WHAT TO PRODUCE: Please copy out each line of the listing that contains the word "protein".

TASK INPUT:
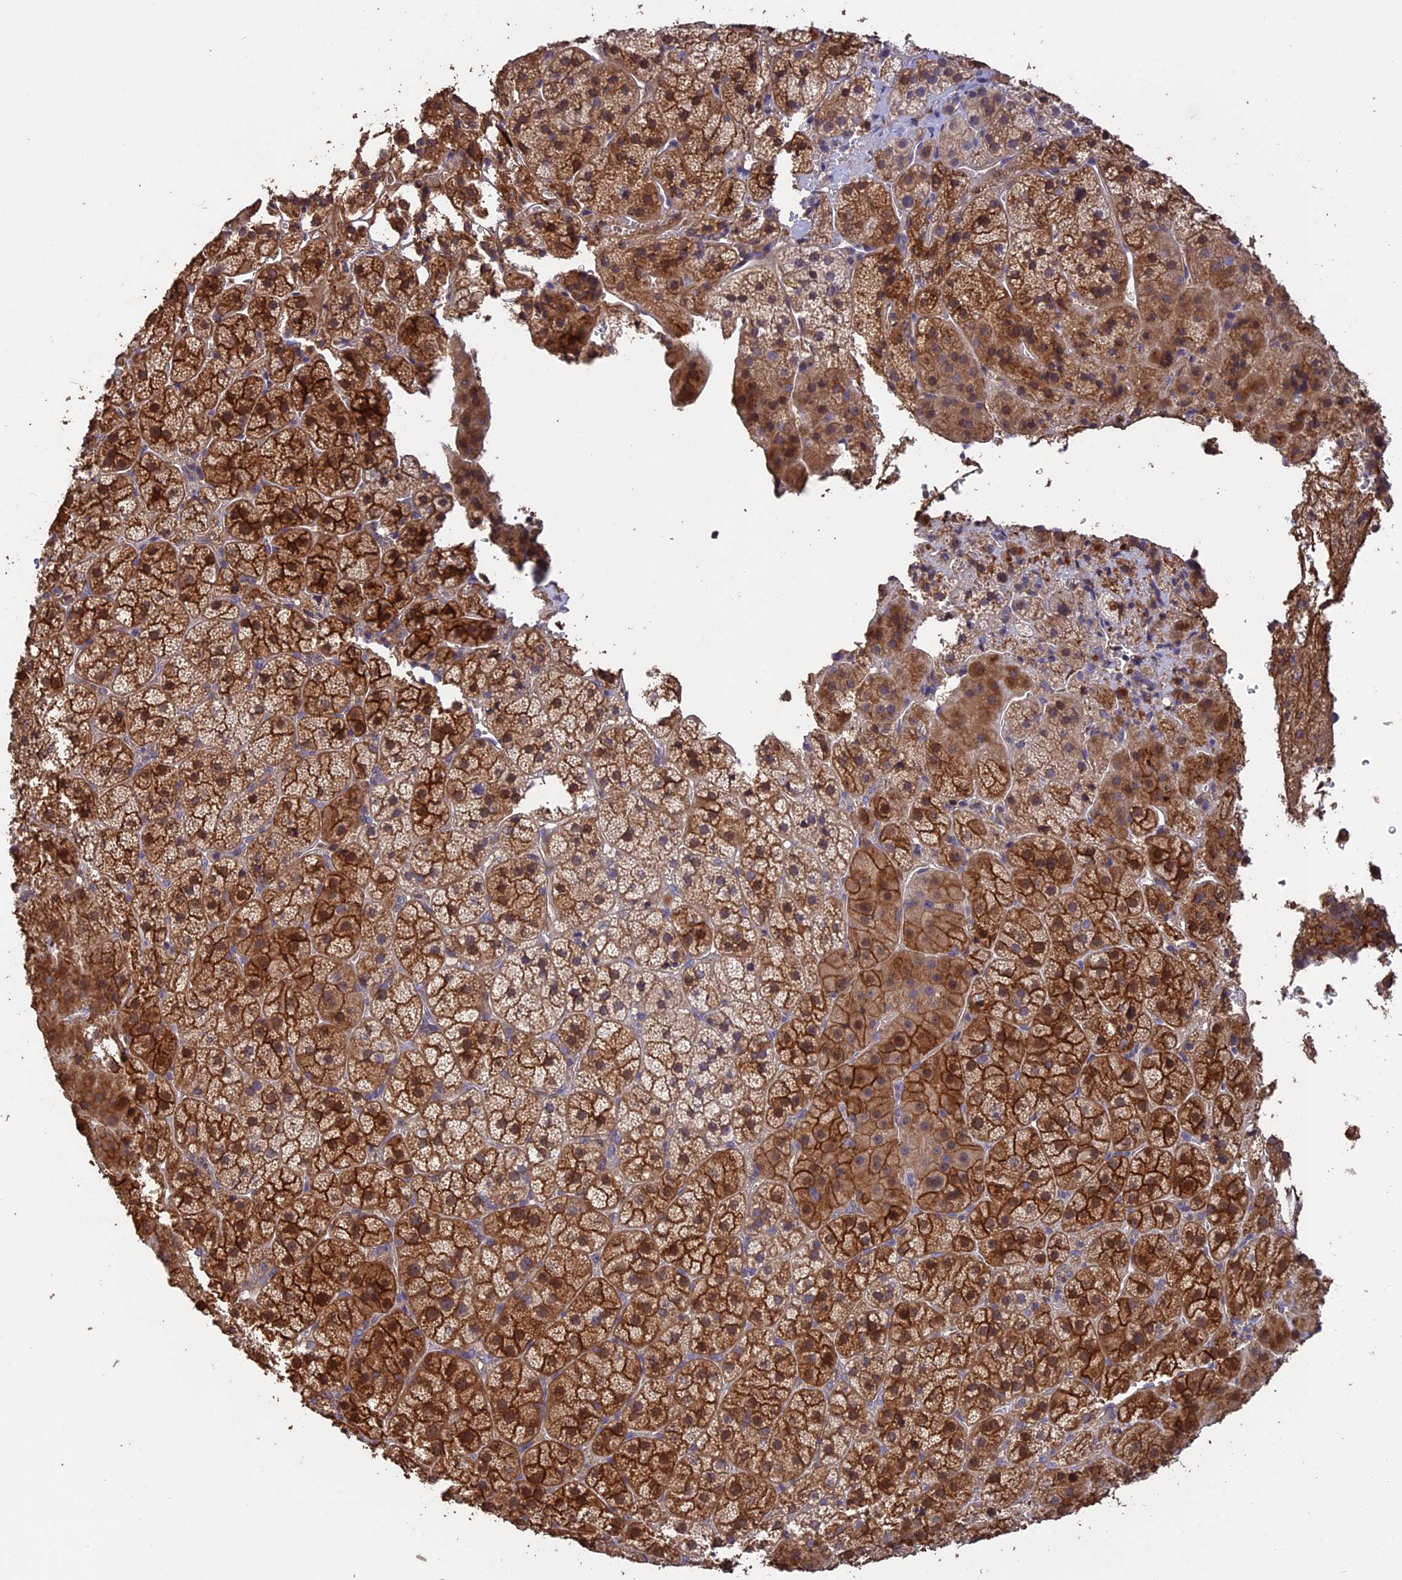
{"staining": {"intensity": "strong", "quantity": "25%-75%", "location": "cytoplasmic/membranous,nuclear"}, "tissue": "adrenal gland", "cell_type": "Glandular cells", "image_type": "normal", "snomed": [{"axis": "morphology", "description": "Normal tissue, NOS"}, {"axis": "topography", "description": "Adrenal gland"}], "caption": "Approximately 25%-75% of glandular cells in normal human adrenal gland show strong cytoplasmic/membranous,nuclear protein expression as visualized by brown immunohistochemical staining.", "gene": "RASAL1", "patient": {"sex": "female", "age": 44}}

--

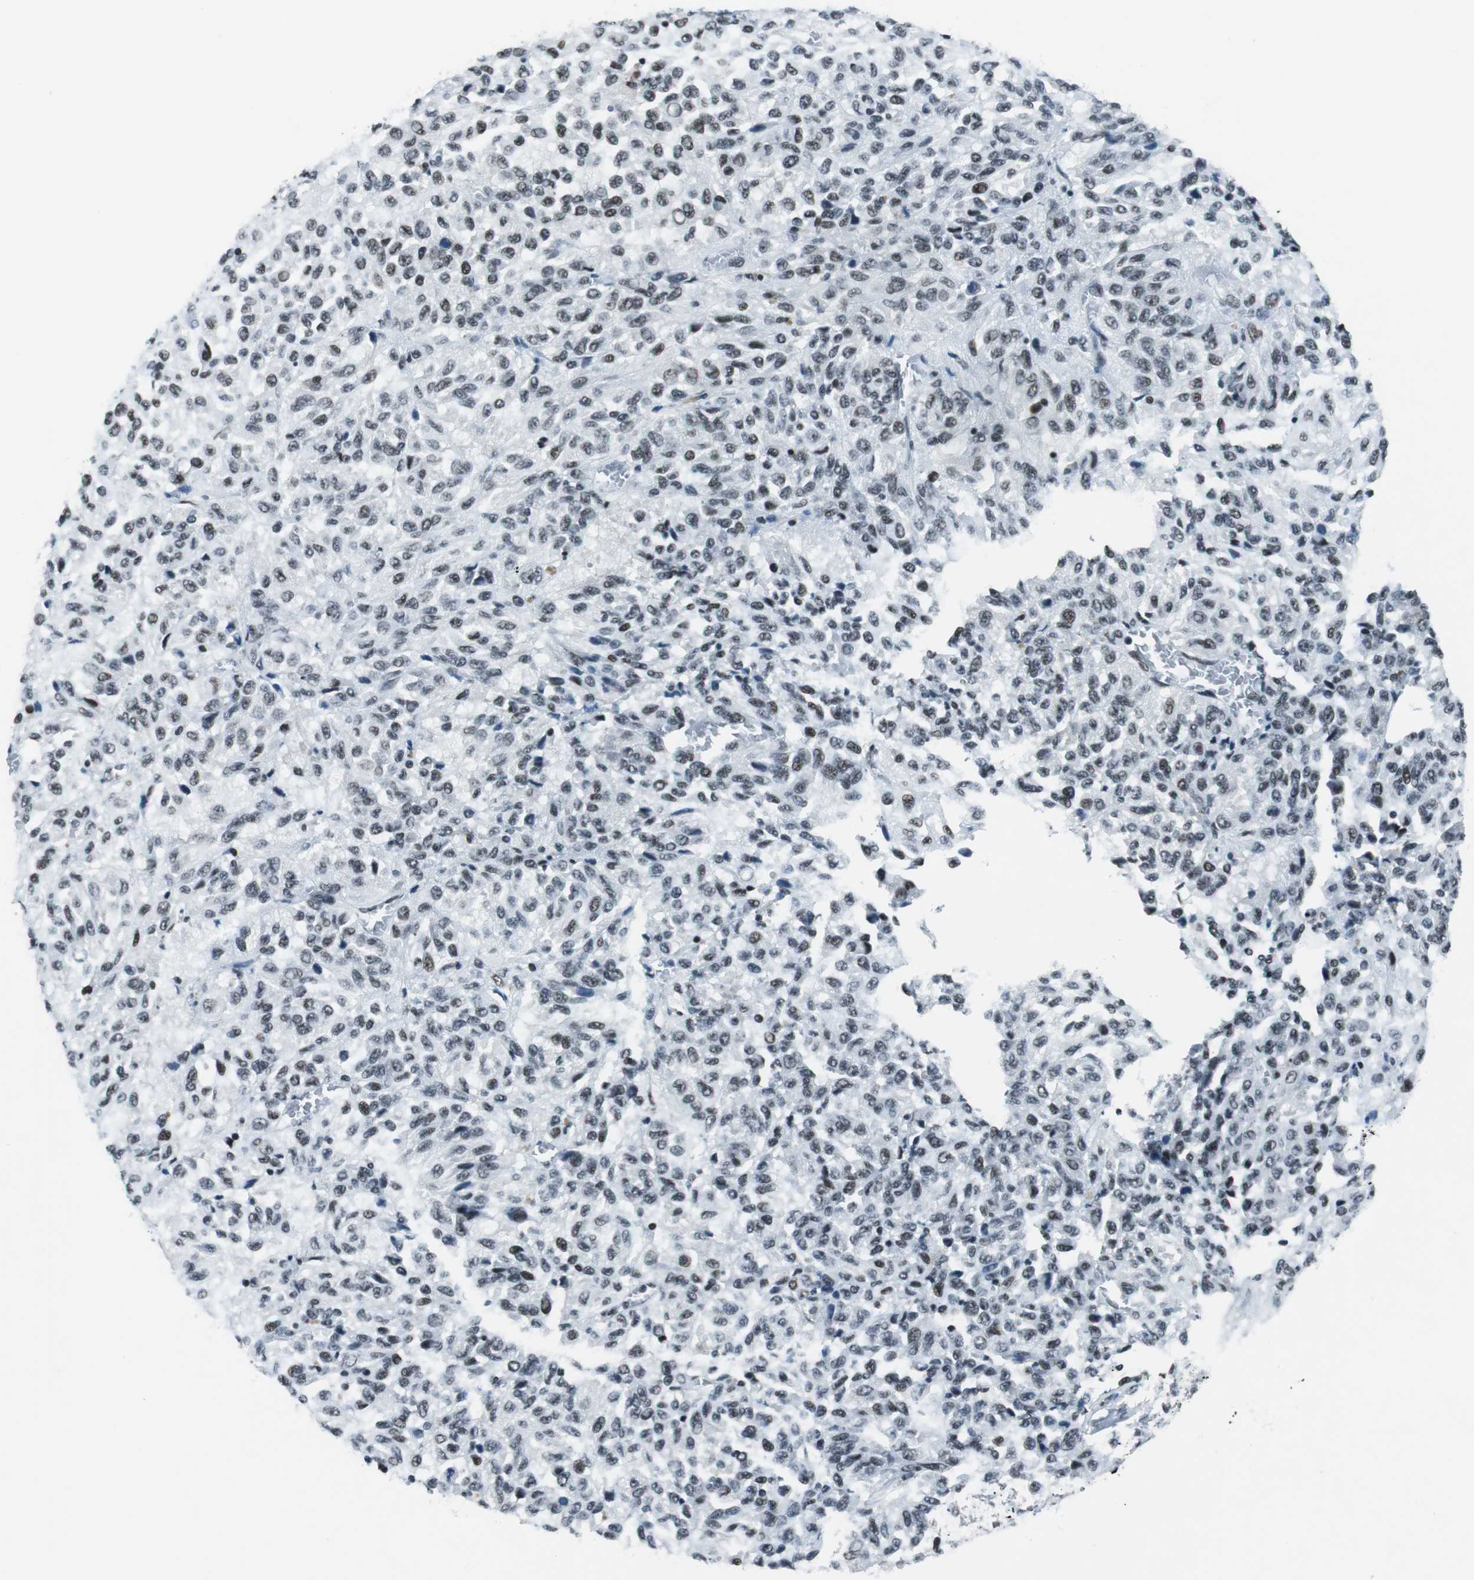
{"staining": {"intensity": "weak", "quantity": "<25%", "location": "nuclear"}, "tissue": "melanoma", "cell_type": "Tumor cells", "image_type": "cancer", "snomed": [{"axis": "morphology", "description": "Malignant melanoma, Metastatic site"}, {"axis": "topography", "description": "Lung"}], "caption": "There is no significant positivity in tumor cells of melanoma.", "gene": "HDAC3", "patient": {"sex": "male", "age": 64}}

==

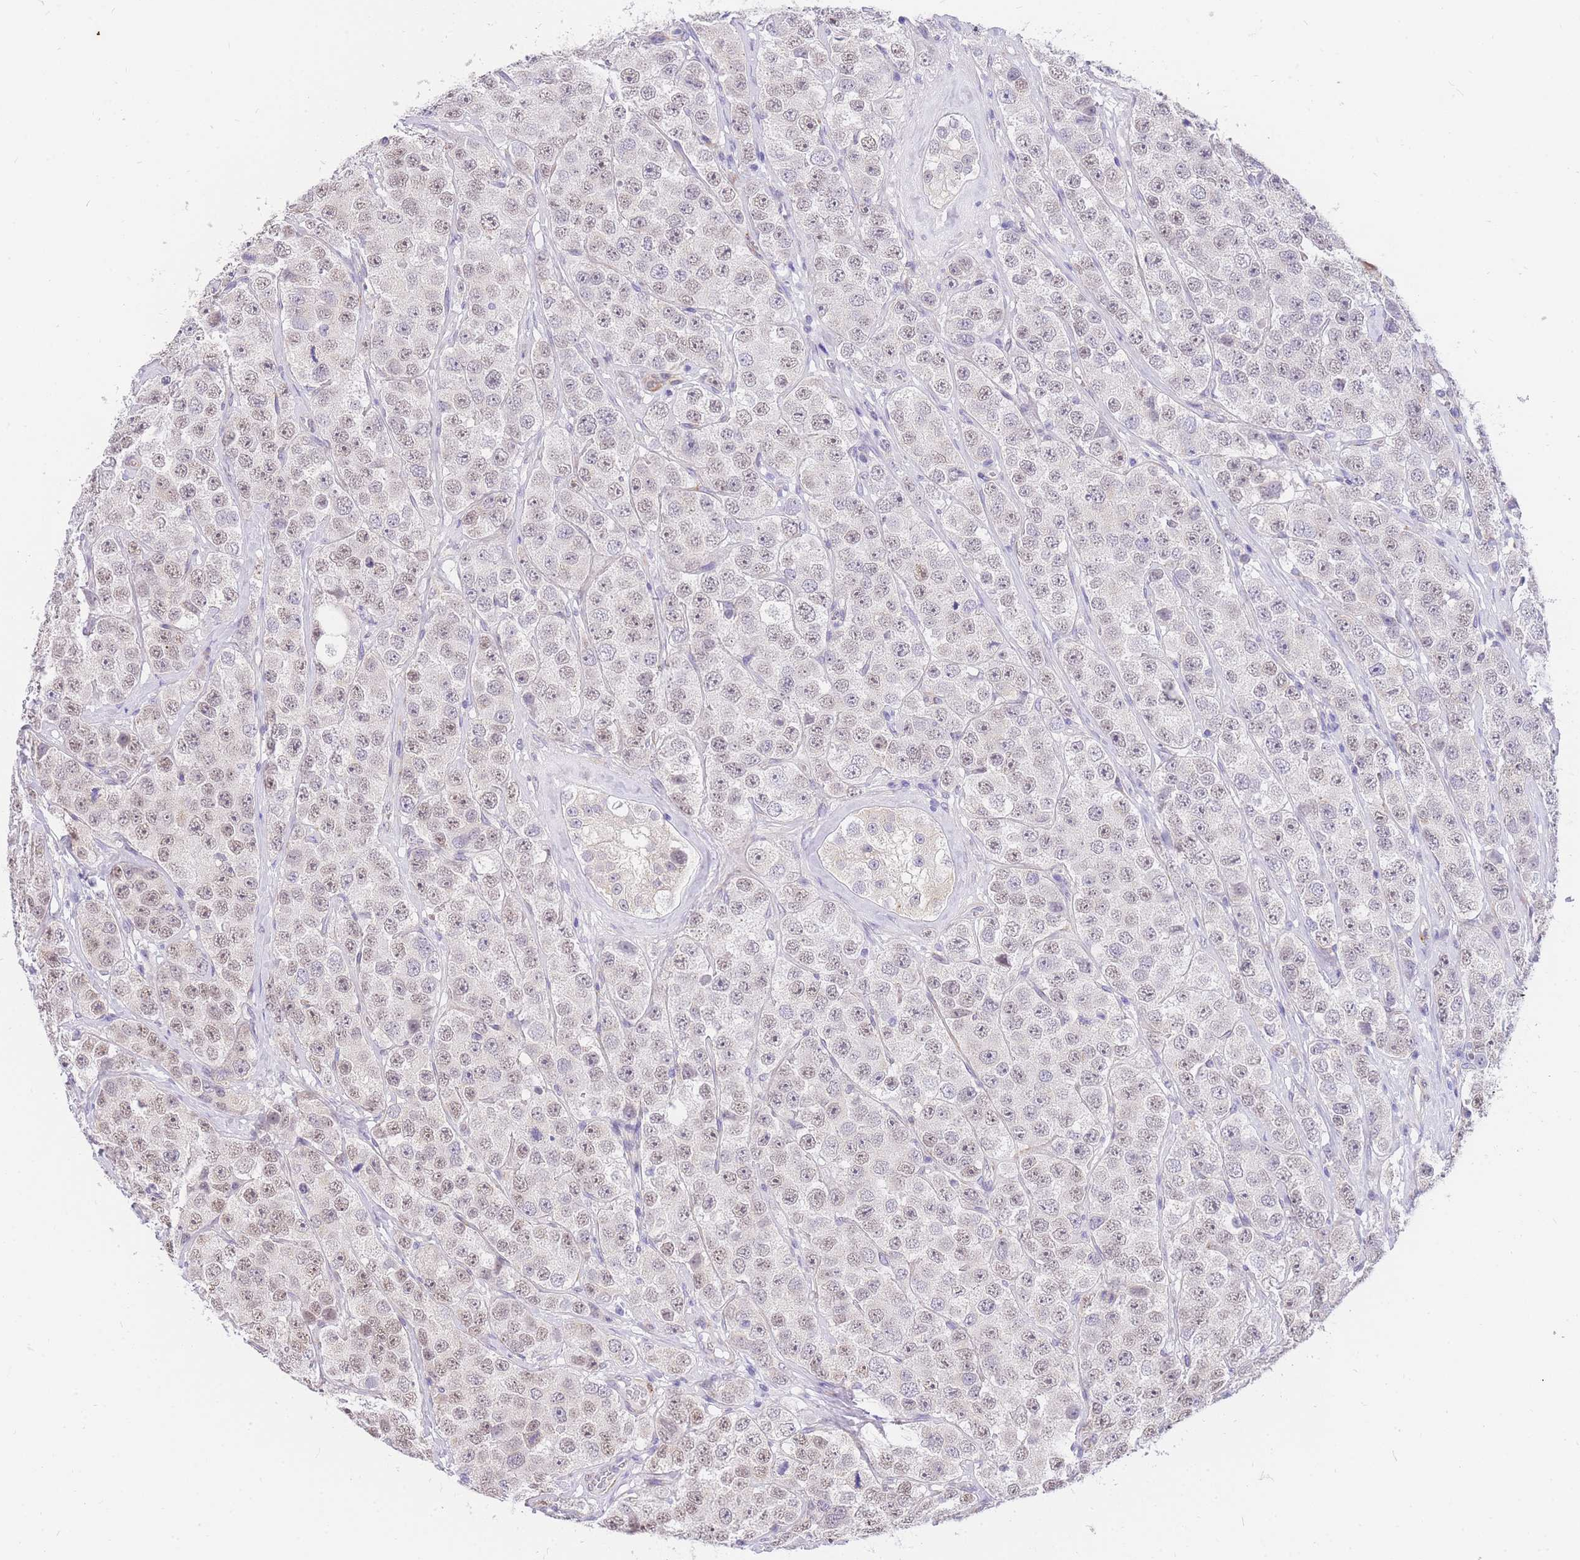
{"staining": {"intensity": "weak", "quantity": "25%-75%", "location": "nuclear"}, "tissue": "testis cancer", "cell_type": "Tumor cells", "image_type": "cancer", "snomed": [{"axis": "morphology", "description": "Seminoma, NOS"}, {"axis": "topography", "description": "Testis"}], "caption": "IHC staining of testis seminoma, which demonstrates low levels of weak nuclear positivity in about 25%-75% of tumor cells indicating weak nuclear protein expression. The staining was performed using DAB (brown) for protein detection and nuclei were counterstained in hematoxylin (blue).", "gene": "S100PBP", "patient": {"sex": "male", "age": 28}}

WORKED SOLUTION:
{"staining": {"intensity": "strong", "quantity": "25%-75%", "location": "cytoplasmic/membranous,nuclear"}, "tissue": "adrenal gland", "cell_type": "Glandular cells", "image_type": "normal", "snomed": [{"axis": "morphology", "description": "Normal tissue, NOS"}, {"axis": "topography", "description": "Adrenal gland"}], "caption": "Approximately 25%-75% of glandular cells in normal human adrenal gland show strong cytoplasmic/membranous,nuclear protein expression as visualized by brown immunohistochemical staining.", "gene": "RASAL1", "patient": {"sex": "female", "age": 44}}
{"staining": {"intensity": "weak", "quantity": "25%-75%", "location": "nuclear"}, "tissue": "testis cancer", "cell_type": "Tumor cells", "image_type": "cancer", "snomed": [{"axis": "morphology", "description": "Seminoma, NOS"}, {"axis": "topography", "description": "Testis"}], "caption": "IHC staining of testis seminoma, which demonstrates low levels of weak nuclear positivity in about 25%-75% of tumor cells indicating weak nuclear protein expression. The staining was performed using DAB (brown) for protein detection and nuclei were counterstained in hematoxylin (blue).", "gene": "S100PBP", "patient": {"sex": "male", "age": 28}}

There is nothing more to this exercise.